Update everything from the start of the lines down to the line containing "from top brands" by replacing "premium" with "high-end", leaving all else unchanged, and return only that span.

[Stored data]
• • • • • • •

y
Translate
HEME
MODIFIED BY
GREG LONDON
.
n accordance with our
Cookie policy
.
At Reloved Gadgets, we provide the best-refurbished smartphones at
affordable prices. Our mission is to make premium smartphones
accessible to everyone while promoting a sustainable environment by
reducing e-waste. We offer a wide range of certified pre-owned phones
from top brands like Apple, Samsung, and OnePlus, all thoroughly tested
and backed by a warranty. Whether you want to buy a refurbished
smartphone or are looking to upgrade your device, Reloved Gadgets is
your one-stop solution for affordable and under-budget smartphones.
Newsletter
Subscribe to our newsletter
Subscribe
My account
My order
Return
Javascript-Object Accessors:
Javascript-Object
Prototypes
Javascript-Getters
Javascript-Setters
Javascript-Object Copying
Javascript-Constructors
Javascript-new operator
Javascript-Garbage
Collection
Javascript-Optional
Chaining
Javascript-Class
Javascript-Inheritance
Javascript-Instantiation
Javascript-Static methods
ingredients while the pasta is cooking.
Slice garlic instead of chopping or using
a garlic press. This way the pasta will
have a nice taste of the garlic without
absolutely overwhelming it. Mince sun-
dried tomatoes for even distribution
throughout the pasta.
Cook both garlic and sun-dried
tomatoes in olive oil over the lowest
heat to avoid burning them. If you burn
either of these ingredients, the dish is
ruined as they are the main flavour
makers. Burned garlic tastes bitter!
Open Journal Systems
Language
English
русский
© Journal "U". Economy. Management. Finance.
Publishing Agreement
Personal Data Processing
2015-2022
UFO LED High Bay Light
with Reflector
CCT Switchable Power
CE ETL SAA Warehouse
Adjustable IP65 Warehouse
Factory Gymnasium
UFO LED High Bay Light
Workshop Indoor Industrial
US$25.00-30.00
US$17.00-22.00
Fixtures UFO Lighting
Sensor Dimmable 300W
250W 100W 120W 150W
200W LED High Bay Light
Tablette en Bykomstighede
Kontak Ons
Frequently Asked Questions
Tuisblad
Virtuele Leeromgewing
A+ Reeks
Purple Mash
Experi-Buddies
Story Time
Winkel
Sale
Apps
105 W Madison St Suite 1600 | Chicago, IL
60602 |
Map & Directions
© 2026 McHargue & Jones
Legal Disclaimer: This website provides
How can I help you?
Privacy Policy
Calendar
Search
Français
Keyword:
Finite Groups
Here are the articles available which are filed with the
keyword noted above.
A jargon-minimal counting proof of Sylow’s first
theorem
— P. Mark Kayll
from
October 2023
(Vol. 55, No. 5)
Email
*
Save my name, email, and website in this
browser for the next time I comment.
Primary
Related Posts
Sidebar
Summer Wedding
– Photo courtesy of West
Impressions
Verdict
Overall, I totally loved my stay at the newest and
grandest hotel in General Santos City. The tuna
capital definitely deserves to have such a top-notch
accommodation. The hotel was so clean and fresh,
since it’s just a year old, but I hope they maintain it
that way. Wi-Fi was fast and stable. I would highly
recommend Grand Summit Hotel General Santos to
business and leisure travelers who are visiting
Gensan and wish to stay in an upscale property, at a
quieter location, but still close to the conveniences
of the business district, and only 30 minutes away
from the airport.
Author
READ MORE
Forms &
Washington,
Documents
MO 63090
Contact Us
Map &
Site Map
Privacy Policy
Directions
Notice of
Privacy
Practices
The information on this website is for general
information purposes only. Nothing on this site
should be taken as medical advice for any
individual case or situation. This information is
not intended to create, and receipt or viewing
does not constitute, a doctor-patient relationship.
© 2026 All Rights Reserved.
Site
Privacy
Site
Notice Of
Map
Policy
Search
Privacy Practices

• • • • • • •

**Result of this exercise**.
y
Translate
HEME
MODIFIED BY
GREG LONDON
.
n accordance with our
Cookie policy
.
At Reloved Gadgets, we provide the best-refurbished smartphones at
affordable prices. Our mission is to make high-end smartphones
accessible to everyone while promoting a sustainable environment by
reducing e-waste. We offer a wide range of certified pre-owned phones
from top brands like Apple, Samsung, and OnePlus, all thoroughly tested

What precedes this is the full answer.